All people and communities face the threat of HIV/AIDS. HIV/AIDS is not a gay men’s disease. No virus is that smart! It is the activities that a person practices that place them at risk of contracting HIV or other STIs. Therefore, every person should be concerned about STIS, including HIV/AIDS – regardless of their sexuality, age or any other factors. Everyone should learn how STIs and HIV are transmitted and how they can protect themselves.


HIV is transmitted through blood, semen, vaginal fluids or breast milk. It can be transmitted by engaging in unsafe sex (without a condom and lubricant or other methods for safer sex), sharing needles, or from mother to child through breast milk or birth. Practicing safe sex and not sharing needles is the best way to protect ourselves from HIV and other blood-borne viruses.

Is it a sin?

For some families, this may be a difficult issue to face. For others it’s a non-issue. We each have our own religious or spiritual beliefs. Most religions and churches have members with a range of views and interpretations of their faith. A number of religious organizations support equal rights for LGBTIQ people, other don’t.

How can I support my loved one?

Finding information like on this website is a great first step to supporting your loved one. You have shown that you are open to new information and hopefully are better informed. Every young person needs different things from their family. Some parents find that they are better able to understand and support their child by recognizing the similarities and differences in experiences. You can support your loved one by educating yourself and others around you as much as possible about sexuality, gender and diversity.

Young people realize that LGBTIQ people are condemned by society. Even before they reach the kindergarten playground, they learn negative words for LGBTIQ people. Young people generally assume that all the people they know are heterosexual; they have no idea that some of the respected adults around them are LGBTIQ. Many LGBTIQ young people feel isolated and like they are the only person that feels like this. Some are harassed or abused by peers, family members, school & agency personnel and others. Whether or not they are labeled by others young people often;

  • Fear being discovered and expect rejection;
  • Carefully guard their feelings to maintain acceptance (or merely to survive);
  • Have no opportunity openly to date each other or flirt or engage in sexual experimenting like other teens; and
  • Lack of accurate and relevant information about their feelings and experiences.

Feeling marginalize or stigmatized in society can lead to some young people becoming depressed or even suicidal. In fact, research indicates that same sex attracted and gender diverse young people experience far higher rates of suicidal ideation and attempts, as well as other mental health related issues. This is a direct result of feeling isolated, rejected, marginalized and stigmatized.
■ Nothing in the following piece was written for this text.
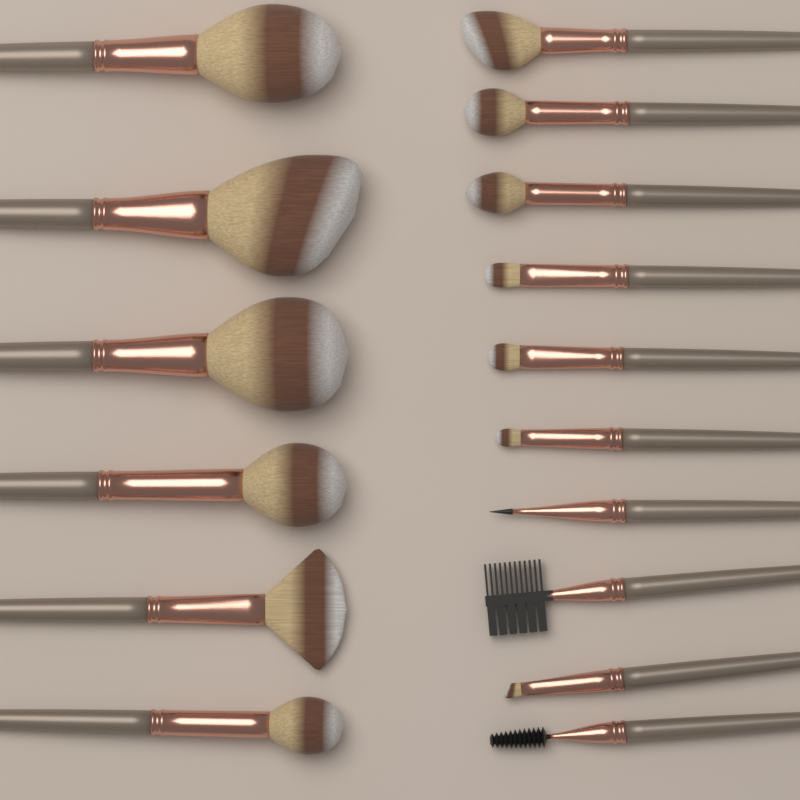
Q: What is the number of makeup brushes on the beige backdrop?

Education about LGBTIQ people is an important step in being able to support young people and to prevent and reduce suicide and mental health issues. Avenues need to be created to help young people develop positive self-esteem and skills to deal with a sometimes hostile and usually challenging environment. These young people need;

  • Supportive opportunities to socialize with one another;
  • Resources that specifically address their concerns; and
  • Sensitive, non-judgemental help as they come to understand themselves.

Freedom Centre aims to meet these needs in the following ways;


  • Our safe social space for young people to hang out, meet others with similar experiences to theirs, and feel OK being themselves;
  • We provide accurate and relevant information through our website, email, phone, courses, community information stalls, and at the drop-in centre to both young people and their families, friends and professionals that support them.
  • We provide referrals to other LGBTIQ-friendly support services.